Saturday morning: you wake and wonder for a millisecond which weekday it is, and in an instant you realise. The express train you are on has pulled into some unexpected rest stop.
The day before I had rung a café in the hills to make a booking for five, having failed to book online.
‘We don’t take phone bookings,’ the woman who answered had said. ‘Or online for that matter,’ she had added, as if the place had achieved some kind of victory over the digital age. ‘Just turn up, and the attendant will take your name and give you a time when a table should be free.’
How would they know, I had wondered.
*
As far as the view goes, Melbourne ends at the hills, a purplish blue graph that looks like the season’s temperature variations written across the sky. Today the graph was clouded so you couldn’t see the highs and lows.
East, east, east: we drive what is virtually a direct line across Melbourne. Bell Street, Eastern Freeway, Maroondah Highway, Boronia Road. Mountain Highway ascends to where the photinia and the viburnum are twice the size of their city-garden counterparts. Then the road runs through The Basin, a small village-like cluster of shops built in a hollow on a three-way roundabout intersection. After this oddly-named piece of civic whimsy, the road narrows, winding its way around hairpin bends for eight kilometres of forest before ending dramatically, triumphantly, at a T-intersection: Sassafrass, the village, not the plant or the hallucinogenic drug. Sassafras sits on both sides of a bitumen stripe that winds down from the top of Mt Dandenong, like a carnival slide.
It had rained overnight. The smell of eucalyptus was heavy in the humid air as we got out of the car. A breeze was fussing in the trees, throwing down watery splatters.

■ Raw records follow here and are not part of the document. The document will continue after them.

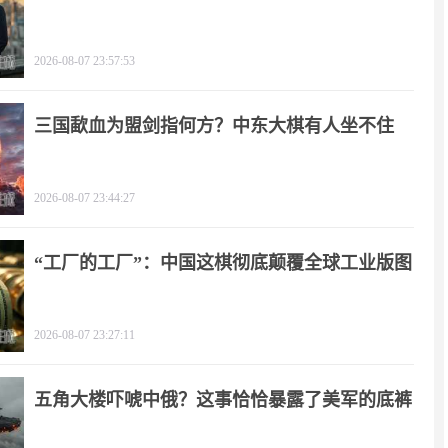
2026-08-07 23:57:53
三国歃血为盟剑指何方？中东大棋有人坐不住
了！
2026-08-07 23:44:27
“工厂的工厂”：中国这棋彻底颠覆全球工业版图
2026-08-07 23:27:11
五角大楼吓唬中俄？这事恰恰暴露了美军的底裤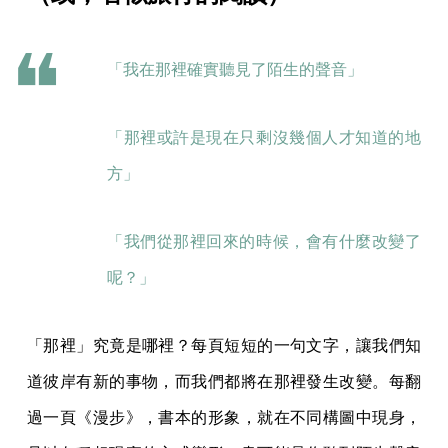
「我在那裡確實聽見了陌生的聲音」
「那裡或許是現在只剩沒幾個人才知道的地
方」
「我們從那裡回來的時候，會有什麼改變了
呢？」
「那裡」究竟是哪裡？每頁短短的一句文字，讓我們知
道彼岸有新的事物，而我們都將在那裡發生改變。每翻
過一頁《漫步》，書本的形象，就在不同構圖中現身，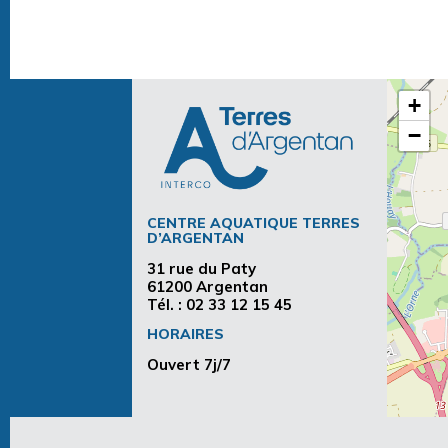
+
−
CENTRE AQUATIQUE TERRES
D’ARGENTAN
31 rue du Paty
61200 Argentan
Tél. :
02 33 12 15 45
HORAIRES
Ouvert 7j/7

Miss Marple's Tearoom was as conspicuous as a Tudor inn in a eucalypt forest, so we didn’t miss its mansard roof, oak beams and white casement windows. A clipboard-wielding attendant, guarding the door, was wrangling a knot of customers waiting for their ETAs. She told us a table would be free in twenty minutes, so to kill time we walked up the street and into a second-hand book store called Through the Looking Glass. I was starting to feel like I was in Wonderland or Llandudno, or on a movie set.
*
Twenty minutes later we sat down at an oak table amidst white-washed walls, oaken beams, low ceilings, sash windows, and fireplaces. Around us seemed to be as many staff, black-and-white uniformed, as diners. It was retro charm without being twee. We ordered. When the food came out the ‘theme’ pre-conceptions dropped like bodies in an Agatha Christie novel. I forget who had what. We were talking about cinema - having just sat through several Japanese films at the Nova Cinema’s Kurosawa festival. In brief, there was an artfully overflowing cottage pie in a baking dish topped with a mountain of mashed potato, itself dripping with melting cheese and butter; an entrĂ©e serving of cauliflower soup in a large tureen accompanied by a bread roll that could have fed three; a Pimlico pastie the size of a small submarine; and a ploughman's lunch that could have fed his horse as well. After the main courses one of the teenagers ordered bread and butter pudding; the normally horizontal dessert was vertical, a geographical impossibility that piled sweet custard, dough, cream, jam and probably several other saporous but unidentifiable sweet ingredients into a vase big enough to hold eighteen yellow roses. The middle teenager had the unlikely-sounding Vicar's Folly, an agglomeration of butterscotch ice-cream, shards of honeycomb, chocolate pieces, whipped cream and caramel fudge oozing over the lot. I don't know how they got it through the door from the kitchen. Then there were scones.
More about the scones tomorrow. I’m tired. It’s been a long year and I didn’t even write about the Melbourne Cup.